The relevant code is:
# Create empty list for player link
playerLink1 = []
playerLink2 = []
playerLink3 = []
#For each team link page...
for i in range(len(Full_Links)):
#...Download the team page and process the html code...
squadPage = requests.get(Full_Links[i], headers=headers)
squadTree = squadPage.text
SquadSoup = BeautifulSoup(squadTree,'html.parser')
#...Extract the player links...
playerLocation = SquadSoup.find("div", {"class":"responsive-table"}).find_all("a",{"class":"spielprofil_tooltip"})
for a in playerLocation:
playerLink1.append(a['href'])
[playerLink2.append(x) for x in playerLink1 if x not in playerLink2]
#...For each player link within the team page...
for j in range(len(playerLink2)):
#...Save the link, complete with domain...
temp2 = "https://www.transfermarkt.co.uk" + playerLink2[j]
#...Add the finished link to our teamLinks list...
playerLink3.append(temp2)
#Populate lists with each player
#For each player...
for i in range(len(playerLink3_u)):
#...download and process the two pages collected earlier...
playerPage = requests.get(playerLink3_u[i], headers = headers)
playerTree = playerPage.text
PlayerSoup = BeautifulSoup(playerTree,'html.parser')
#...find the relevant datapoint for each player, starting with name...
tempName = PlayerSoup.find("div", {"class":"spielerdaten "}).find_all("a",{"class":"spielprofil_tooltip"})
The problem is that in the last line, "tempName" (which is wrong), I do not have any class to find the the name of the soccer player.
This is the link for a player https://www.transfermarkt.co.uk/ederson/profil/spieler/238223
Any tips for how I can extract data, from this HTML code, as I need more data from the same place in addition to the name?
Upvotes: 0
Views: 432
Reputation: 1937
I don't know if it is a real solution for your case but maybe you could use the xpath of the element instead of it's class. The Xpath is the path of the HTML code to the very specific element. So, in case the name of the player is in the same position of the HTML script in every page, then you can scrape that element every time
To find the xpath in Firefox you have to find the element in inspector mode, right click it -> copy -> Xpath
Upvotes: 0
Reputation: 28595
The page is dynamic and rendered after the initial request.
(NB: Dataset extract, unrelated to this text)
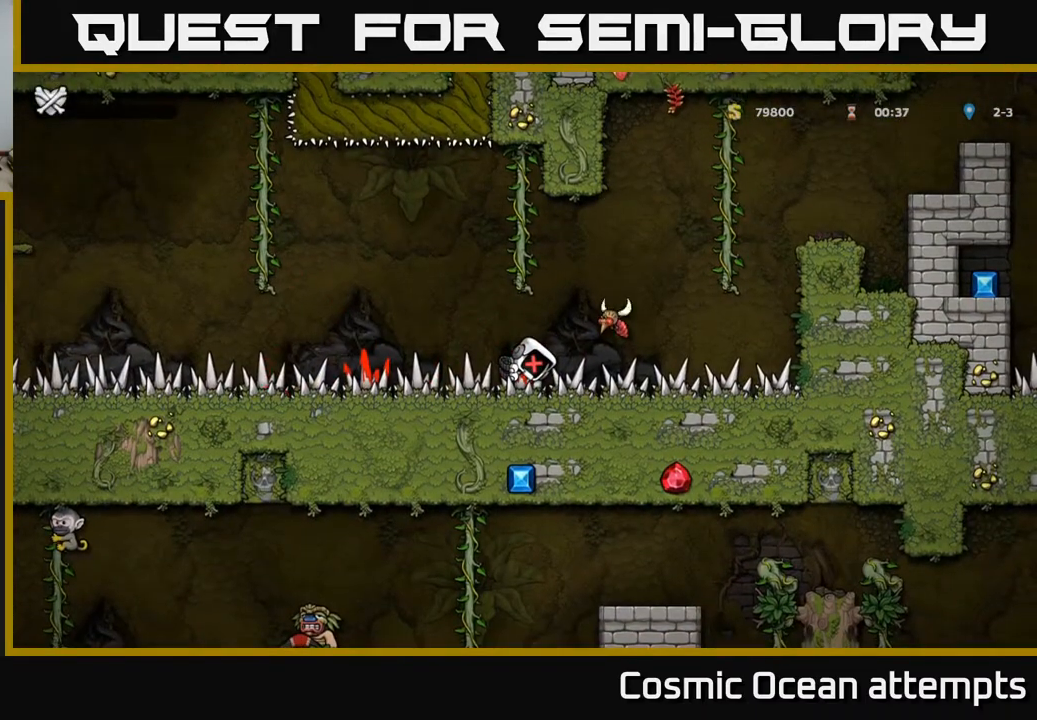
{"buttons": [], "right_stick": "center", "events": []}
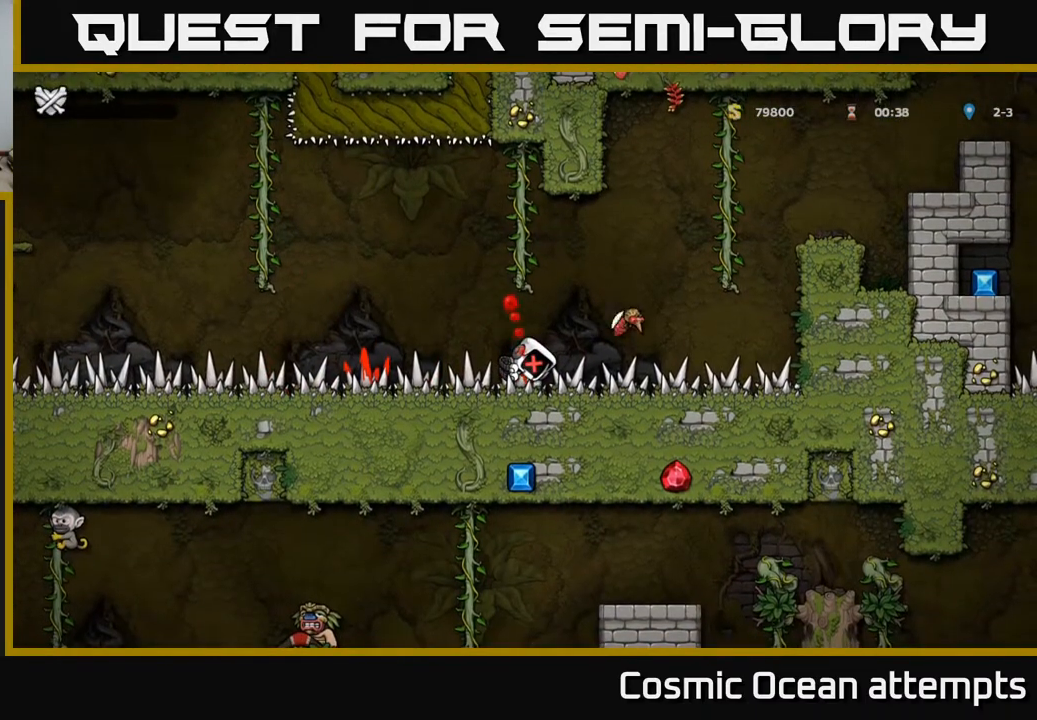
{"buttons": [], "right_stick": "center", "events": []}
You'll have to access the data through an api (if available), or use a browser simulation like Selenium to open the page, let it render, and then pull the html:
import pandas as pd
from selenium import webdriver
driver = webdriver.Chrome('C:/chromedriver_win32/chromedriver.exe')
playerPage = driver.get('https://www.transfermarkt.co.uk/ederson/profil/spieler/238223')
df = pd.read_html(driver.page_source)[0]
Output:
print (df.to_string())
0 1
0 Full name: Ederson Santana de Moraes
1 Date of birth: Aug 17, 1993
2 Place of birth: Osasco (SP)
3 Age: 26
4 Height: 1,88 m
5 Citizenship: Brazil Portugal
6 Position: Goalkeeper
7 Foot: left
8 Player agent: Gestifute
9 Current club: Manchester City
10 Joined: Jul 1, 2017
11 Contract expires: 30.06.2025
12 Date of last contract extension: May 13, 2018
13 Outfitter: Nike
14 Social media: NaN
Upvotes: 1